*** Records for this task Section Begins ***

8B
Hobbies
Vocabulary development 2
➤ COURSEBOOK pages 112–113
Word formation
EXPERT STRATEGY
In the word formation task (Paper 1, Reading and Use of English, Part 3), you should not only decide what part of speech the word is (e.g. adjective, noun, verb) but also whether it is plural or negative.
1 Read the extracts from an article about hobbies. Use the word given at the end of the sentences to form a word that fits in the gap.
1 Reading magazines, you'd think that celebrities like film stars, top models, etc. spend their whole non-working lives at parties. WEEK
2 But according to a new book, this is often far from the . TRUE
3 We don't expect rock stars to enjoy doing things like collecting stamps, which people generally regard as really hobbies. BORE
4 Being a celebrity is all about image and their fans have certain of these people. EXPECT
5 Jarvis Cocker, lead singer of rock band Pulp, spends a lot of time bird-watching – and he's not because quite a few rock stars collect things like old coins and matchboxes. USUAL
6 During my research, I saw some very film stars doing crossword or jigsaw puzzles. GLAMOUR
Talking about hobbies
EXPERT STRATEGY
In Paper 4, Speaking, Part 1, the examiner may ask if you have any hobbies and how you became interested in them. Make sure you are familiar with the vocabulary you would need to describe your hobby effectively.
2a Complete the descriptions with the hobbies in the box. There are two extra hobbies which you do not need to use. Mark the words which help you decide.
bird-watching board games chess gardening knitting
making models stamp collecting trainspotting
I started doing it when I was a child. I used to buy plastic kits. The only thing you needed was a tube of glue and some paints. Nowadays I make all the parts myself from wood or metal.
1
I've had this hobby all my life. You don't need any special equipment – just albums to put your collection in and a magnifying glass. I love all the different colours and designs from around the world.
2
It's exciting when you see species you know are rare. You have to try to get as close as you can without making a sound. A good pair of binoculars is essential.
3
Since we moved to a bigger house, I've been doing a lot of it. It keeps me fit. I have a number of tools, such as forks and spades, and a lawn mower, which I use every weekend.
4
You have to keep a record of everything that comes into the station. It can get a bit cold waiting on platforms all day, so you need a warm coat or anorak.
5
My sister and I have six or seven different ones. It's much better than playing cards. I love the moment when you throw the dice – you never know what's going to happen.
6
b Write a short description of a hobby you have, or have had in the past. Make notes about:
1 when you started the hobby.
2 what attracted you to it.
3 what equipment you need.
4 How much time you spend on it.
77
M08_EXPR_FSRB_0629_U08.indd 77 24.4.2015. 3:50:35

*** Records for this task Section Ends ***
*** Records for this task Section Begins ***

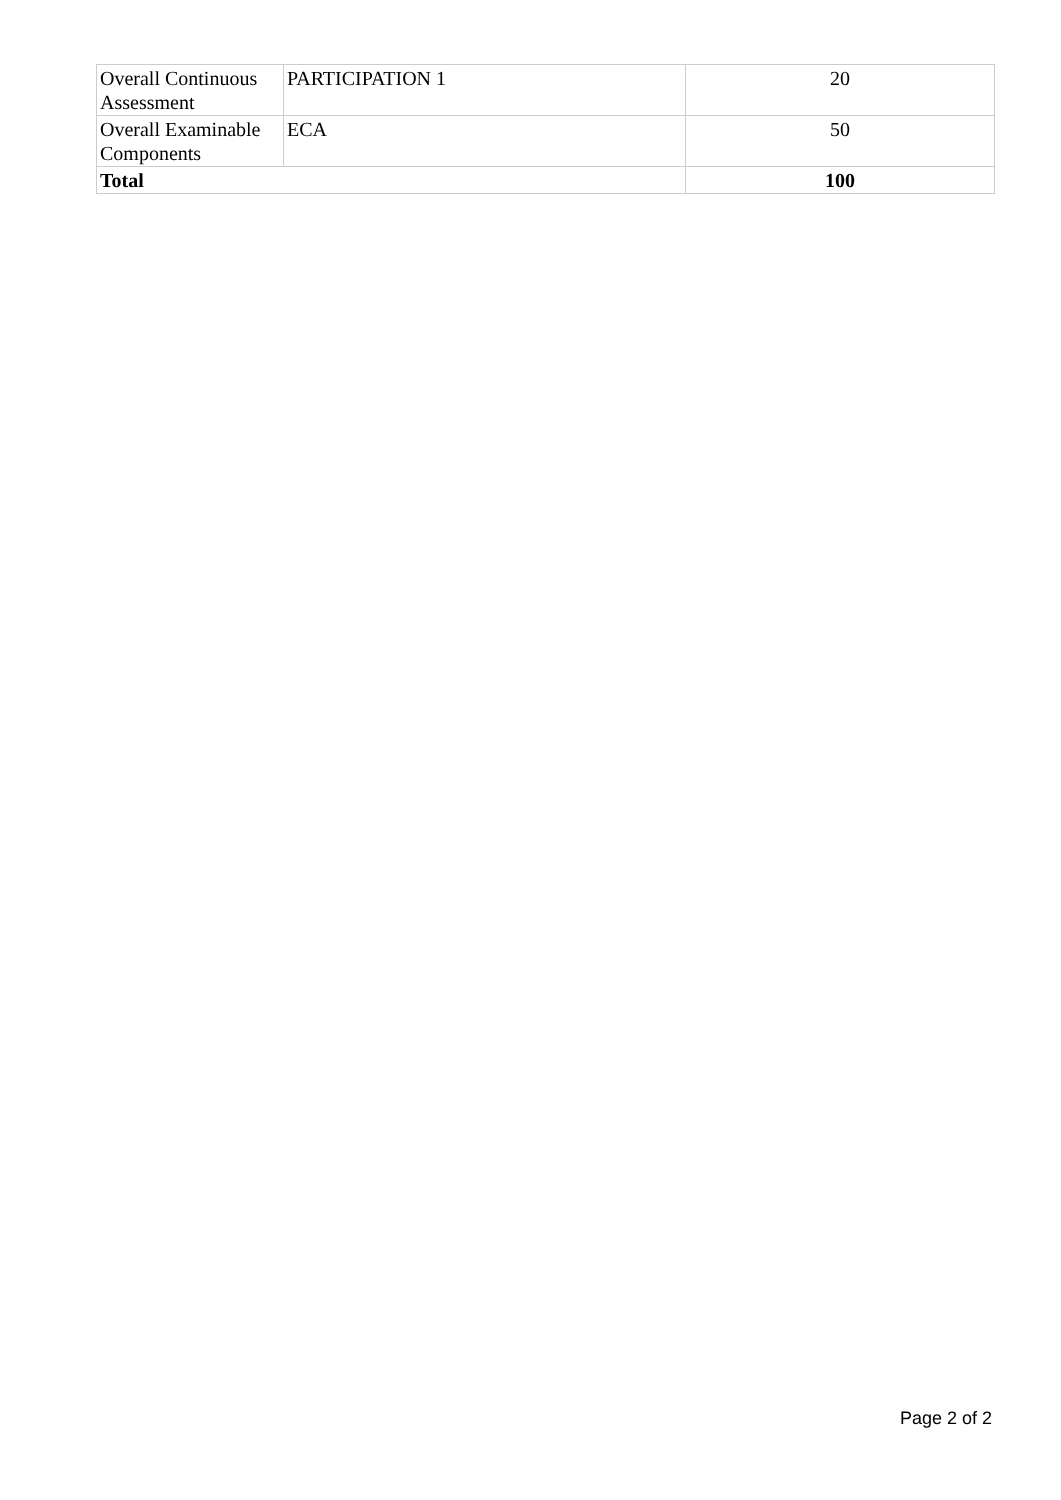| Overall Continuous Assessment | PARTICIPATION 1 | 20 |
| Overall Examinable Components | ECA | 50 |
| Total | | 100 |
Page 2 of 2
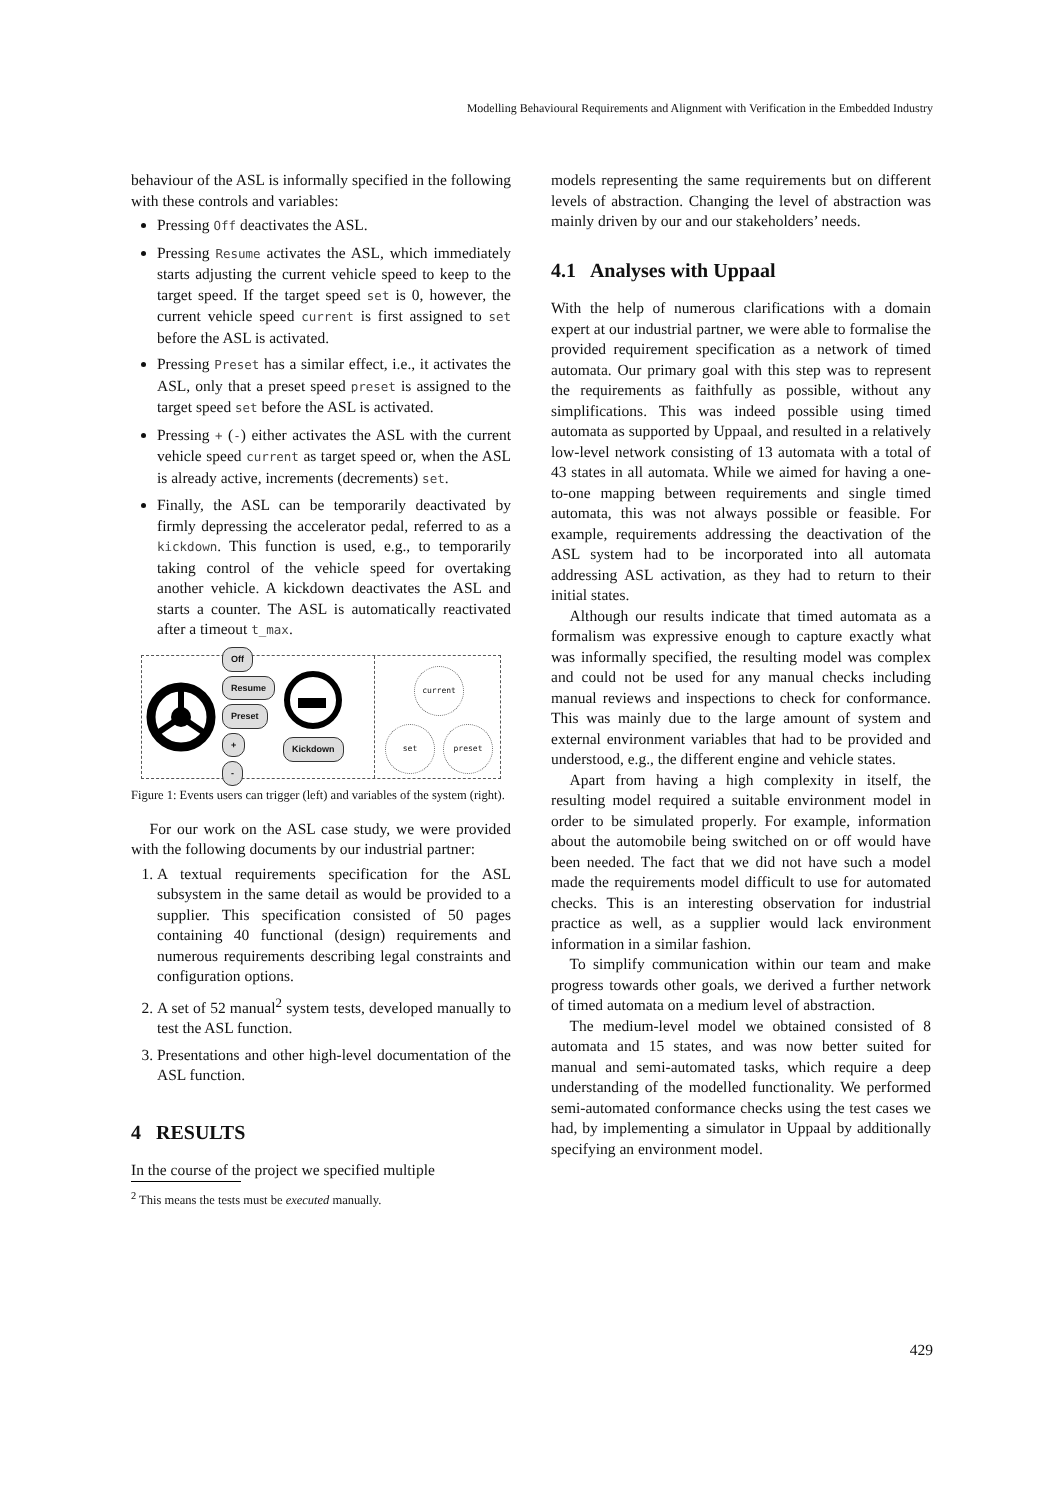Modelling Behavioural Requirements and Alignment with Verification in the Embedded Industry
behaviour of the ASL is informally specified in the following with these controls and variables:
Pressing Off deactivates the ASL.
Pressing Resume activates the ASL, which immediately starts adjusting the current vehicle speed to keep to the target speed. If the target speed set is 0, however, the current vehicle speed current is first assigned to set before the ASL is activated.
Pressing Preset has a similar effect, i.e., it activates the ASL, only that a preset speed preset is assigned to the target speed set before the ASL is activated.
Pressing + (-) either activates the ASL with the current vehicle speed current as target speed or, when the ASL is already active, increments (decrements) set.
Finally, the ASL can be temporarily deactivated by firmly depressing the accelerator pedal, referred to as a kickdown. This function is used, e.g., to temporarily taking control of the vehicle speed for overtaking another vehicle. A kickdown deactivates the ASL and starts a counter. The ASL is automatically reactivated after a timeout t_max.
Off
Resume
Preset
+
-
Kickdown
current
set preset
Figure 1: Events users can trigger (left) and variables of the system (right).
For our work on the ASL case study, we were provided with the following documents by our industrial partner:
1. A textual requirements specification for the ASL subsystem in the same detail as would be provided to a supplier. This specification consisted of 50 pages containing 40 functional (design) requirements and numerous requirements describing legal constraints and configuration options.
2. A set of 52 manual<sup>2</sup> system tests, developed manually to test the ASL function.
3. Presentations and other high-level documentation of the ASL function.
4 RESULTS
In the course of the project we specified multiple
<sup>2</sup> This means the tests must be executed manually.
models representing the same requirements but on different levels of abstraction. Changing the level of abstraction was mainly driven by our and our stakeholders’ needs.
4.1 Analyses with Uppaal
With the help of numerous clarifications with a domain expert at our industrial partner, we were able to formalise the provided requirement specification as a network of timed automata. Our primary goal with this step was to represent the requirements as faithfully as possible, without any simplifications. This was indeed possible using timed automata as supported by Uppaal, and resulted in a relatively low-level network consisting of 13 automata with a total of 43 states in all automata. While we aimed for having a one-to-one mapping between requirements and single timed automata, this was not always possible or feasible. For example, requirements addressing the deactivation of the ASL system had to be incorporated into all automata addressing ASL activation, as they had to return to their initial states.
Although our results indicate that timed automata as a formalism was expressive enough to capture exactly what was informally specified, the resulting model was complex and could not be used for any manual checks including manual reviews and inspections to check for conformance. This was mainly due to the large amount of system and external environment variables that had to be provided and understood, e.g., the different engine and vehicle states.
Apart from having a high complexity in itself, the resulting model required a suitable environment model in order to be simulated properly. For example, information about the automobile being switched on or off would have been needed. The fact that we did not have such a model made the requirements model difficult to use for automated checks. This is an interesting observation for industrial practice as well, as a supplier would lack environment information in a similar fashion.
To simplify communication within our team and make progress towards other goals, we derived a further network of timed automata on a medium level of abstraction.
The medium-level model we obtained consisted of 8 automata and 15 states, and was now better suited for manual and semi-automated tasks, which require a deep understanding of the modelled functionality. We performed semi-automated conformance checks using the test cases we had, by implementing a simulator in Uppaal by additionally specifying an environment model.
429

*** Records for this task Section Ends ***

What is required:
Starting with the line above that holds "Pressing Off deactivates the ASL." and stopping with the line that holds "Pressing Preset has", reproduce each line exactly, omitting all other lines.

Answer section:
Pressing Off deactivates the ASL.
Pressing Resume activates the ASL, which immediately starts adjusting the current vehicle speed to keep to the target speed. If the target speed set is 0, however, the current vehicle speed current is first assigned to set before the ASL is activated.
Pressing Preset has a similar effect, i.e., it activates the ASL, only that a preset speed preset is assigned to the target speed set before the ASL is activated.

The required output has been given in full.